Our findings allow us to propose electrical stimulation as a new therapy that activates the intrinsic neuroprotective system. Until now, intravitreal injection or gene transfer of exogenous neurotrophic factors have been used to rescue degenerating retinal neurons ^{5 6 7 8 9 10 11} to provide sustained trophic support. With these methods, however, it is still difficult to deliver exogenous neuroprotective agents chronically into retinal neurons in patients. In addition, intravitreal injection of such neuroprotective agents may cause ocular side effects such as cataract or endophthalmitis. In contrast, TES can control the synthesis of IGF-1, one of the endogenous neurotrophic factors that can then have a neuroprotective effect. This electrical stimulation therapy is simple and less invasive, and ocular side effects were not observed after TES during the course of the study. TES may also have therapeutic or preventive potential in progressive diseases of RGCs, including glaucomatous optic neuropathy. We are now designing a clinical trial using TES for optic neuropathies that are difficult to treat by present methods. 
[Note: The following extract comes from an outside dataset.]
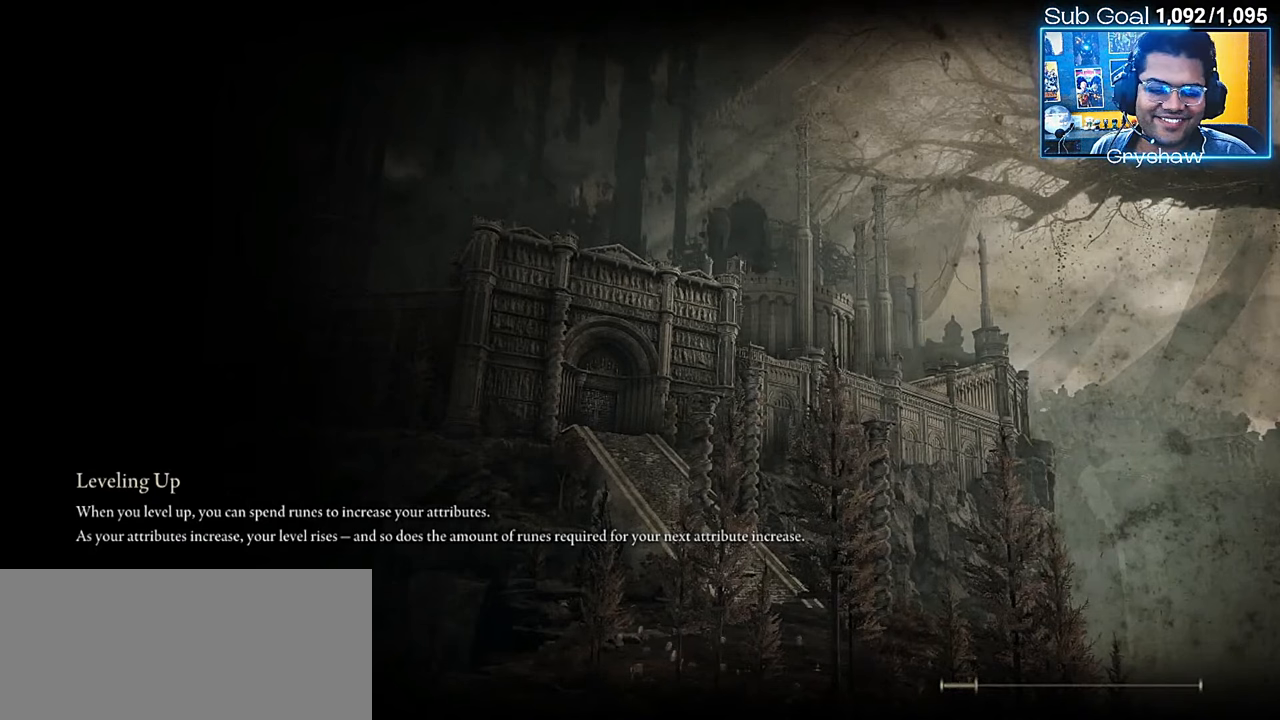
{"keys": [], "mouse": [], "events": []}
In conclusion, our results showed that TES leads to the upregulation and release of IGF-1 in Müller cells and, consequently, protects the RGCs from secondary cell death after ON transection. Müller cells play an important role in neuroprotection, as well as a housekeeping role that maintains the integrity and the normal function of the retina. 

 

The authors thank Yozo Miyake, Hajime Sawai, and Kenji Matsushita for helpful advice and Jun-Sub Choi and Hiroyuki Kanda for technical support.